Tool: Strengthening conferencing
skills
Purpose of this tool:
This tool can help you and your colleagues develop and strengthen essential
conferencing skills. Conferencing is at the heart of mentoring. Mentors
do most of their work through meeting and talking with beginning teachers
about planning, observing and problem solving. During conferencing the
most effective mentors use talk to help beginning teachers critically
reflect upon their problems of practice, and they listen closely
to determine what kind of talk will foster reflection at that moment.
How to use this tool: This tool provides guidelines for
engaging in conversations about conferencing with your colleagues.
Steps:
1. Read about the
different conferencing strategies:
Reflective
questioning
Paraphrasing
Sharing
and modeling
2. Select a mentoring
story to discuss:
Devin makes
a mistake and doesn’t die
Molly makes
a mess
Sara and her
mentor disagree
The
mentor and the library research project
The boy who
was bored
3. Read the story
together and as a group.
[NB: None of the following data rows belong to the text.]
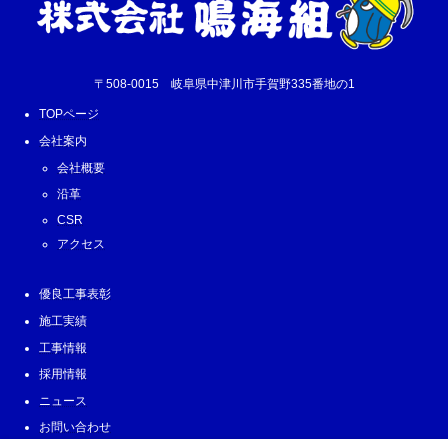
〒508-0015 岐阜県中津川市手賀野335番地の1
TOPページ
会社案内
会社概要
沿革
CSR
アクセス
優良工事表彰
施工実績
工事情報
採用情報
ニュース
お問い合わせ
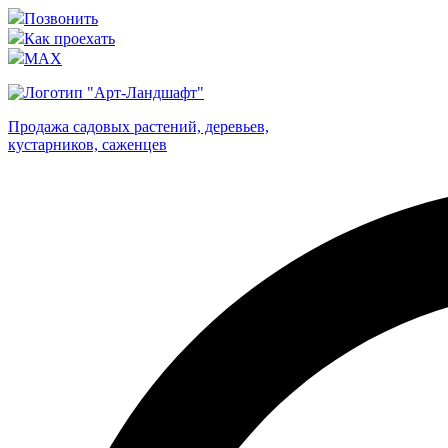
Позвонить
Как проехать
MAX
Продажа садовых растений, деревьев,
кустарников, саженцев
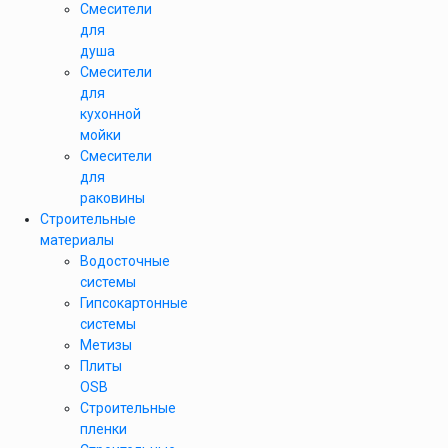
Смесители
для
душа
Смесители
для
кухонной
мойки
Смесители
для
раковины
Строительные
материалы
Водосточные
системы
Гипсокартонные
системы
Метизы
Плиты
OSB
Строительные
пленки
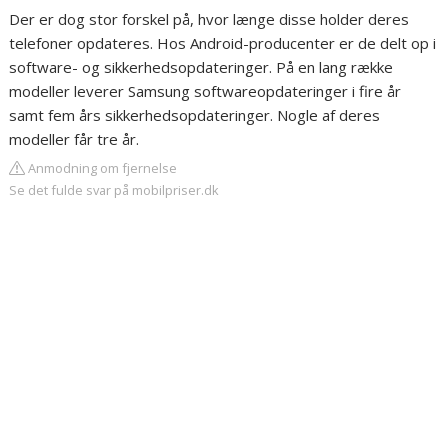
Der er dog stor forskel på, hvor længe disse holder deres
telefoner opdateres. Hos Android-producenter er de delt op i
software- og sikkerhedsopdateringer. På en lang række
modeller leverer Samsung softwareopdateringer i fire år
samt fem års sikkerhedsopdateringer. Nogle af deres
modeller får tre år.
Anmodning om fjernelse
Se det fulde svar på mobilpriser.dk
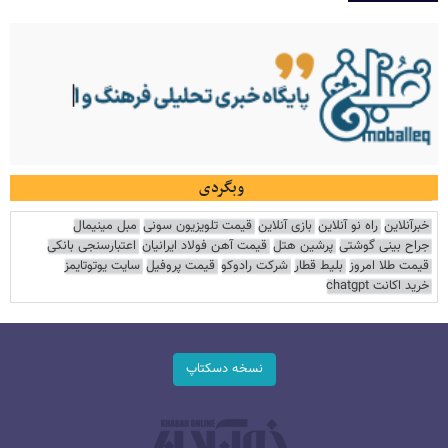
وبگردی
خبرآنلاین
راه نو آنلاین
بازی آنلاین
قیمت تلویزیون سونی
مبل مینیمال
جراح بینی گوشتی
پرشین هتل
قیمت آهن فولاد ایرانیان
اعتبارسنجی بانکی
قیمت طلا امروز
بلیط قطار
شرکت رادوکو
قیمت پروفیل
سایت یوتوتایمز
خرید اکانت chatgpt
نسخه دسکتاپ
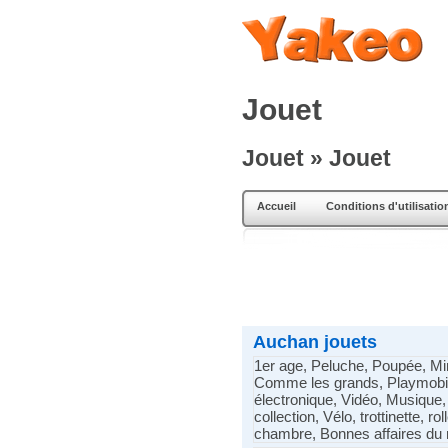
Jouet
Jouet » Jouet
Accueil
Conditions d'utilisatio
Auchan jouets
1er age, Peluche, Poupée, Mini
Comme les grands, Playmobil,
électronique, Vidéo, Musique, 
collection, Vélo, trottinette, r
chambre, Bonnes affaires d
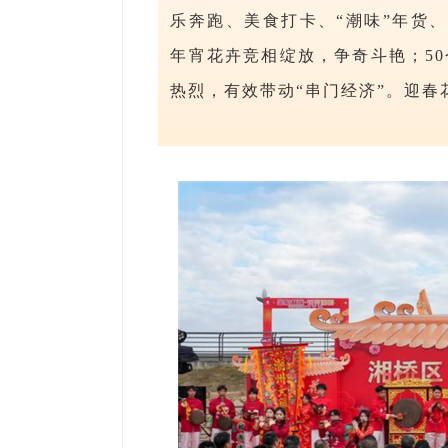
乐奔跑、美食打卡、“潮味”年货
年宵花卉竞相绽放，争奇斗艳；5
热烈，有效带动“串门经济”。迎春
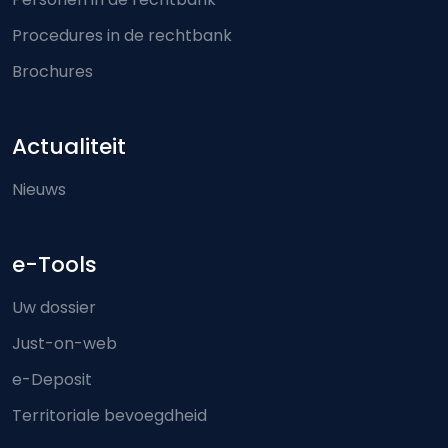
Procedures in de rechtbank
Brochures
Actualiteit
Nieuws
e-Tools
Uw dossier
Just-on-web
e-Deposit
Territoriale bevoegdheid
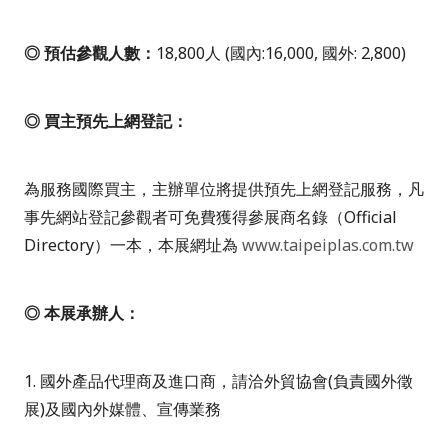
◎ 預估參觀人數：
18,800人 (國內:16,000, 國外: 2,800)
◎ 買主預先上網登記：
為服務國際買主，主辦單位將提供預先上網登記服務，凡
事先網站登記參觀者可免費獲得參展商名錄（Official
Directory）一本，本展網址為
www.taipeiplas.com.tw
◎ 本展承辦人：
1. 國外產品代理商及進口商，請洽外貿協會(負責國外徵
展)及國內外媒體、宣傳業務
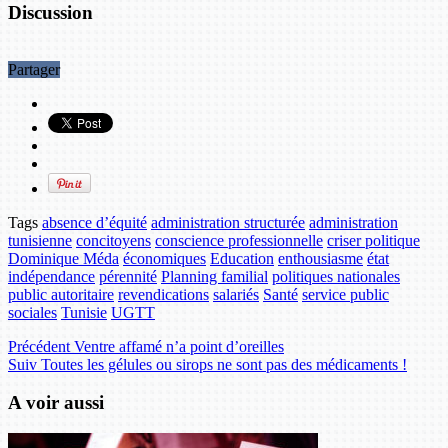
Discussion
Partager
Tags
absence d’équité
administration structurée
administration
tunisienne
concitoyens
conscience professionnelle
criser politique
Dominique Méda
économiques
Education
enthousiasme
état
indépendance
pérennité
Planning familial
politiques nationales
public autoritaire
revendications
salariés
Santé
service public
sociales
Tunisie
UGTT
Précédent
Ventre affamé n’a point d’oreilles
Suiv
Toutes les gélules ou sirops ne sont pas des médicaments !
A voir aussi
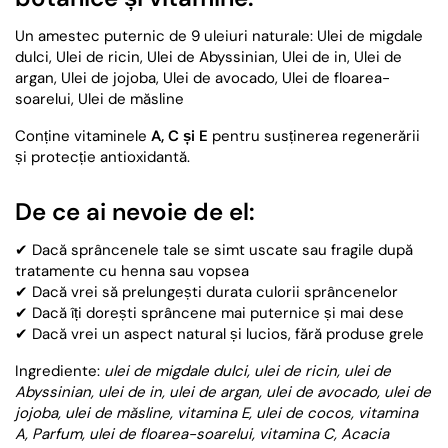
Un amestec puternic de 9 uleiuri naturale: Ulei de migdale
dulci, Ulei de ricin, Ulei de Abyssinian, Ulei de in, Ulei de
argan, Ulei de jojoba, Ulei de avocado, Ulei de floarea-
soarelui, Ulei de măsline
Conține vitaminele
A, C și E
pentru susținerea regenerării
și protecție antioxidantă.
De ce ai nevoie de el:
✔ Dacă sprâncenele tale se simt uscate sau fragile după
tratamente cu henna sau vopsea
✔ Dacă vrei să prelungești durata culorii sprâncenelor
✔ Dacă îți dorești sprâncene mai puternice și mai dese
✔ Dacă vrei un aspect natural și lucios, fără produse grele
Ingrediente:
ulei de migdale dulci, ulei de ricin, ulei de
Abyssinian, ulei de in, ulei de argan, ulei de avocado, ulei de
jojoba, ulei de măsline, vitamina E, ulei de cocos, vitamina
A, Parfum, ulei de floarea-soarelui, vitamina C, Acacia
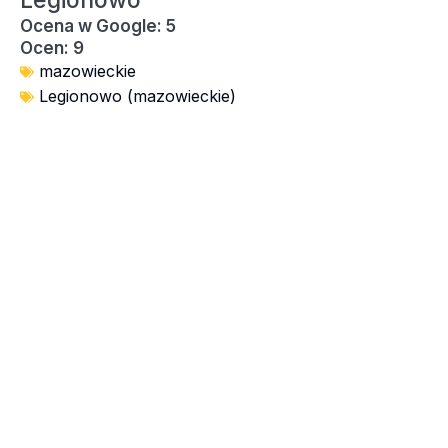
Legionowo
Ocena w Google: 5
Ocen: 9
mazowieckie
Legionowo (mazowieckie)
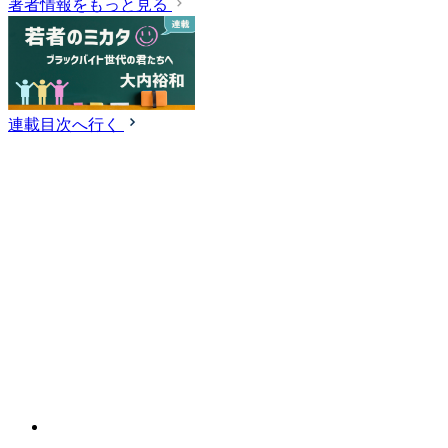
著者情報をもっと見る
連載目次へ行く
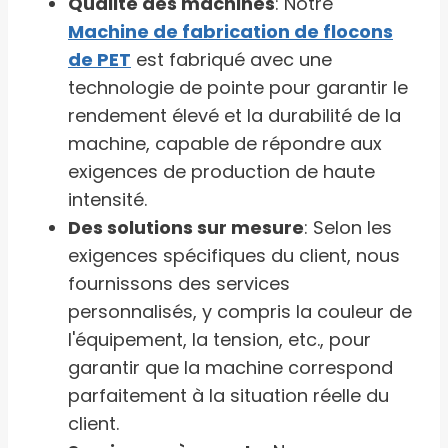
Qualité des machines
: Notre
Machine de fabrication de flocons
de PET
est fabriqué avec une
technologie de pointe pour garantir le
rendement élevé et la durabilité de la
machine, capable de répondre aux
exigences de production de haute
intensité.
Des solutions sur mesure
: Selon les
exigences spécifiques du client, nous
fournissons des services
personnalisés, y compris la couleur de
l'équipement, la tension, etc., pour
garantir que la machine correspond
parfaitement à la situation réelle du
client.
Talk about how you could
use the different strategies in the situation profiled. Why would you
use these different strategies? What kinds of challenges might you encounter?
4. Select a different
mentoring story as a group.
5. Divide your group into partners.
Partners role-play a mentoring conference that reflects
the story, with one partner acting as the “mentor” and the
other acting as the “beginning teacher.” As you role-play
the conference, the “mentor” should use the different conferencing
strategies.
6. Discussion. After
the role-plays, the group discusses how the different strategies were
used, when, for what reasons and to what effect. How did they help or
hinder the conversation? How did the “beginning teachers”
feel about the conference? Did it help them reflect more critically
on their concerns? Did it help them solve the problem? Did they feel
forced into a solution? How did the “mentors” feel? Did
they encounter any difficulties using the different strategies? Did
the strategies feel awkward? Why?
7. Making mentoring connections.
The group discusses how they can use the different strategies with beginning
teachers. When would the different strategies be most appropriate? When
might they create problems? What other strategies may be helpful?